13.7 Augmented vectors

  • Atomics vectors and lists are building blocks for other important vector types like factors and dates.
    • These are called augmented vectors because they are vectors with additional attributes, including class.
      • Because augmented vectors have a class, they behave differently to the atomic vector on which they are built.
  • Here, we will discuss four important augmented vectors:
    • Factors
    • Dates
    • Date-times
    • Tibbles

13.7.1 Factors

  • They are designed to represent categorical data that can take a fixed set of possible values.
  • They are built on top of integers and have a levels attribute:
x_factor <- factor(c("ab", "cd", "ab"), levels = c("ab", "cd", "ef"))
typeof(x_factor)
attributes(x_factor)

13.7.2 Dates and date-times

  • In R, dates are numeric vectors that represent the number of days since 1 January 1970.
x_date <- as.Date("1971-01-01")
unclass(x_date)

typeof(x_date)

attributes(x_date)
  • Dates-times are numeric vectors with class POSIXct that represent the # of seconds since 1 January 1970.

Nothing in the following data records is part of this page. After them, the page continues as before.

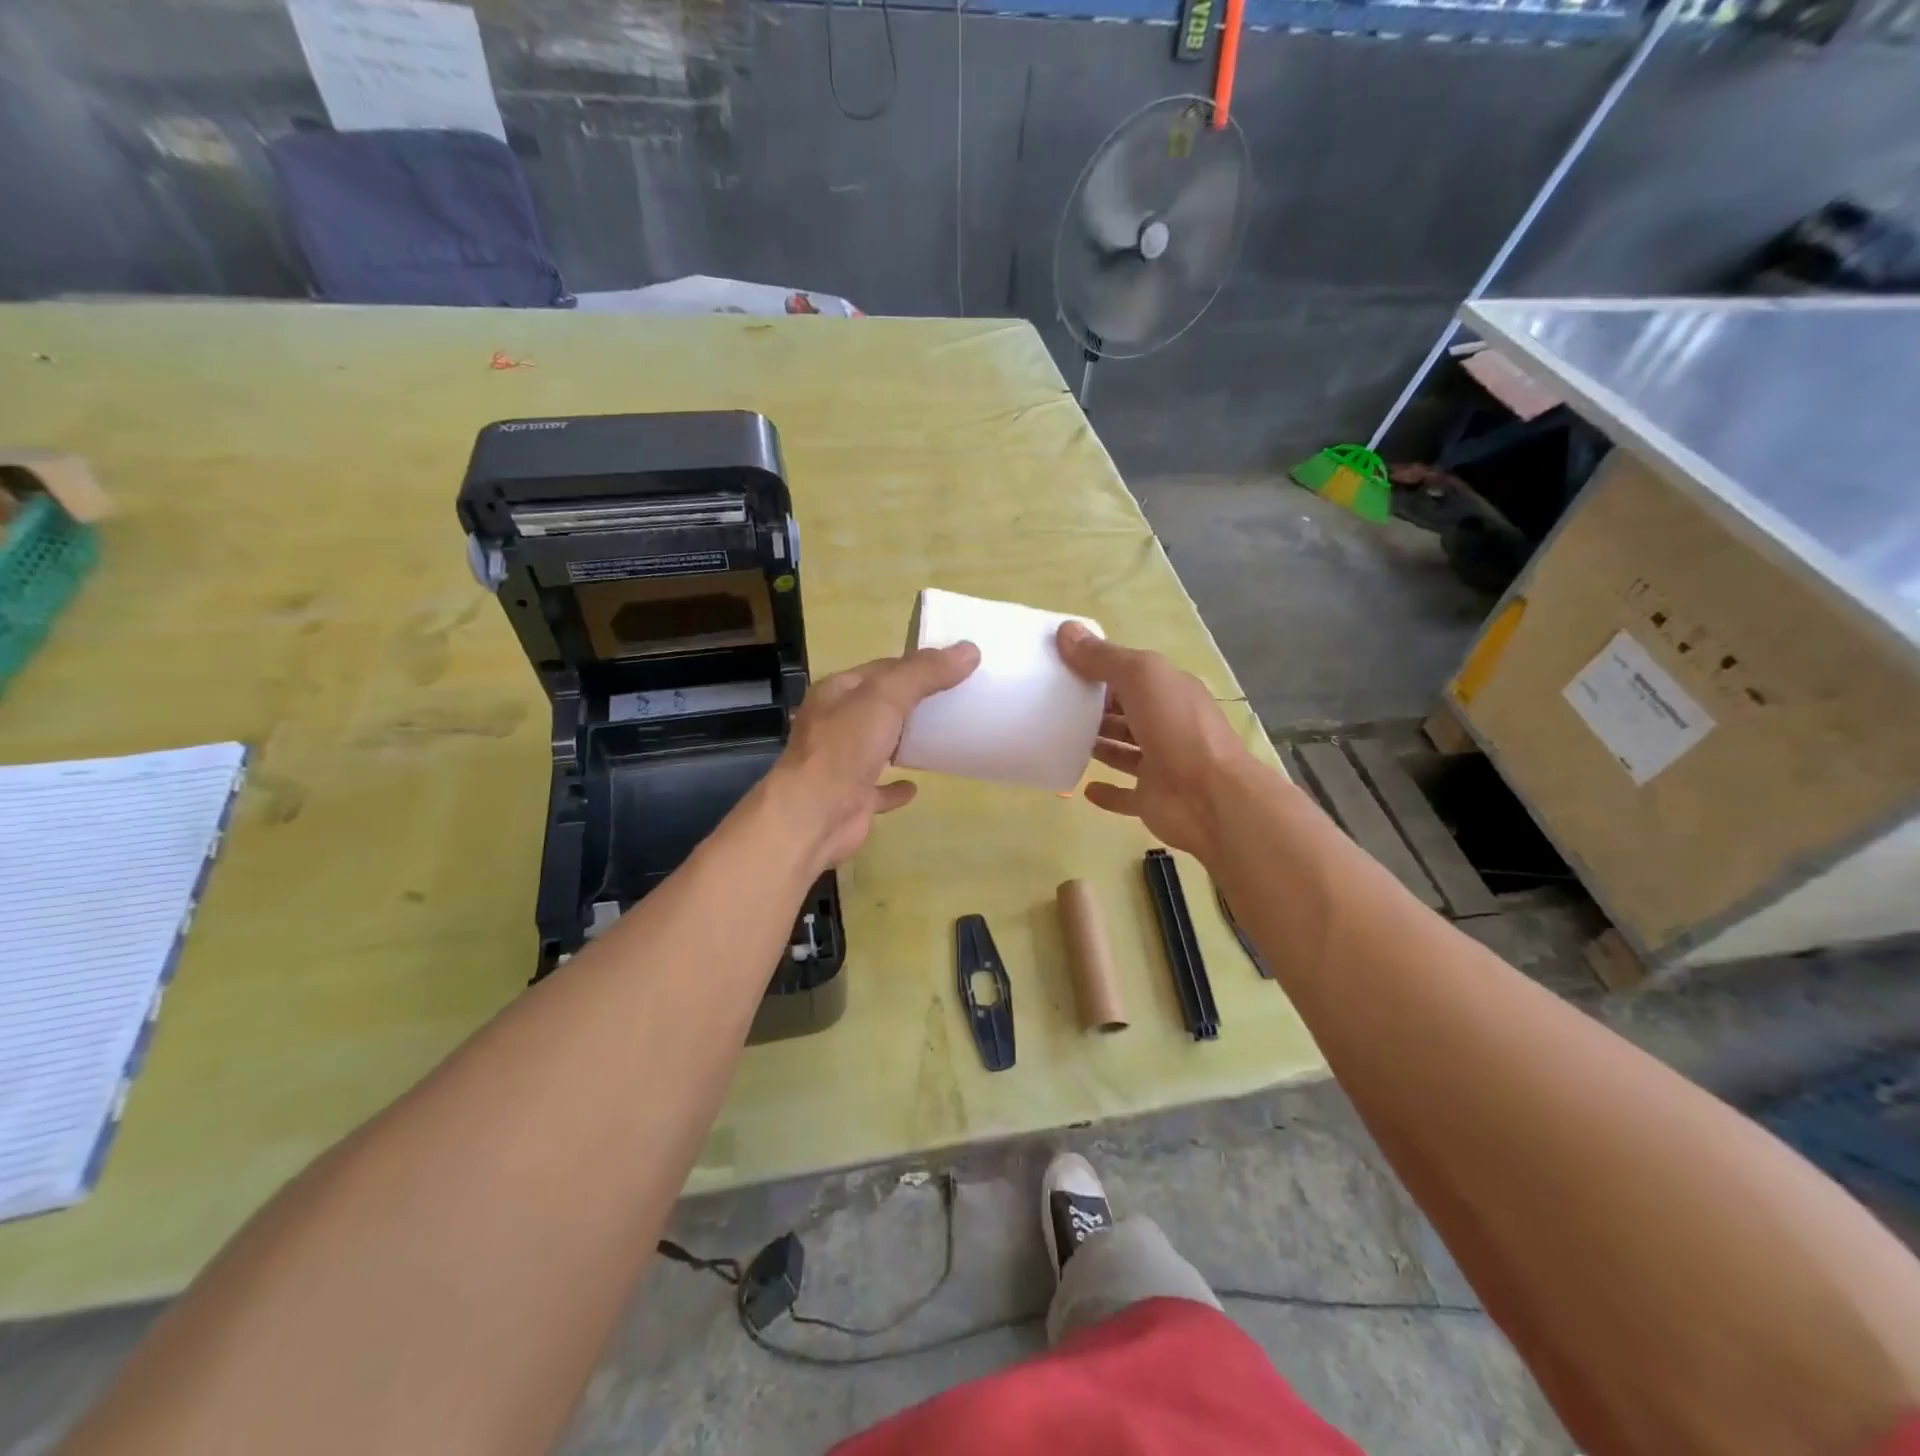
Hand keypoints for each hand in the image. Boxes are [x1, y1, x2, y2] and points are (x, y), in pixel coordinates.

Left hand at [767, 643, 980, 870]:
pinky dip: (897, 786)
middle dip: (912, 700)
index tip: (953, 666)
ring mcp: (843, 762)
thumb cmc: (845, 747)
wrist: (814, 815)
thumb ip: (925, 673)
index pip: (882, 668)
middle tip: (956, 698)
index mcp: (838, 692)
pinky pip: (880, 787)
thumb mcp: (886, 697)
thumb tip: (969, 650)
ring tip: (942, 735)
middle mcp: (836, 723)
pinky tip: (917, 786)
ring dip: (904, 739)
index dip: (916, 665)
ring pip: (879, 744)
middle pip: (880, 705)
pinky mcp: (853, 798)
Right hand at [1056, 622, 1254, 860]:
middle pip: (1127, 712)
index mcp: (1170, 692)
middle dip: (1097, 708)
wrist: (1209, 797)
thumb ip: (1104, 658)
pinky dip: (1107, 792)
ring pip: (1124, 751)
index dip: (1100, 670)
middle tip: (1054, 705)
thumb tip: (1065, 630)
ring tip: (1062, 739)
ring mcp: (1161, 765)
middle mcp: (1168, 725)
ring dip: (1100, 745)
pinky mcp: (1152, 800)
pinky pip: (1125, 795)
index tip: (1062, 669)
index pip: (1132, 676)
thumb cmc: (1177, 728)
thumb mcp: (1141, 678)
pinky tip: (1085, 788)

Note: “POSIXct” stands for “Portable Operating System Interface”, calendar time.

x_date_time <- lubridate::ymd_hm("1970-01-01 01:00")
unclass(x_date_time)

typeof(x_date_time)

attributes(x_date_time)

The tzone attribute is optional–> controls how the time is printed, not what absolute time it refers to.

attr(x_date_time, "tzone") <- "US/Pacific"
x_date_time

attr(x_date_time, "tzone") <- "US/Eastern"
x_date_time

Qn: how to find the other time zones?

  • Another type of date-times called POSIXlt which are built on top of named lists:
y_date_time <- as.POSIXlt(x_date_time)
typeof(y_date_time)
attributes(y_date_time)

POSIXlts are rare inside the tidyverse. But pop up in base R, because they are needed to extract specific components of a date, like the year or month.

Since lubridate provides helpers for us to do this instead, we don’t need them.

POSIXct’s are always easier to work with, so if we have a POSIXlt, we should always convert it to a regular data time lubridate::as_date_time().

13.7.3 Tibbles

  • Tibbles are augmented lists.
    • They have class “tbl_df” + “tbl” + “data.frame”, and names (column) and row.names attributes:
tb <- tibble::tibble(x = 1:5, y = 5:1)
typeof(tb)
attributes(tb)
  • The difference between a tibble and a list:
    • All the elements of a data frame must be vectors with the same length.
      • All functions that work with tibbles enforce this constraint.
  • Traditional data.frames have a very similar structure:
df <- data.frame(x = 1:5, y = 5:1)
typeof(df)
attributes(df)

The main difference is the class.

The class of tibble includes “data.frame” which means tibbles inherit the regular data frame behaviour by default.

13.7.4 Exercises

  1. What does hms::hms(3600) return? How does it print? What primitive type is the augmented vector built on top of? What attributes does it use?
(x <- hms::hms(3600))
class(x)

attributes(x)

hms::hms returns an object of class, and prints the time in “%H:%M:%S” format.

The attributes it uses are units and class

  1. Try and make a tibble that has columns with different lengths. What happens?
tibble(x = 1, y = 1:5)

The “scalar” 1 is recycled to the length of the longer vector.

tibble(x = 1:3, y = 1:4)

Creating a tibble with two vectors of different lengths will give an error.

  1. Based on the definition above, is it ok to have a list as a column of a tibble?
tibble(x = 1:3, y = list("a", 1, list(1:3)))

Tibbles can have atomic vectors (with additional attributes)of different types: doubles, character, integers, logical, factor, date. Hence, they can have a list vector as long as its the same length!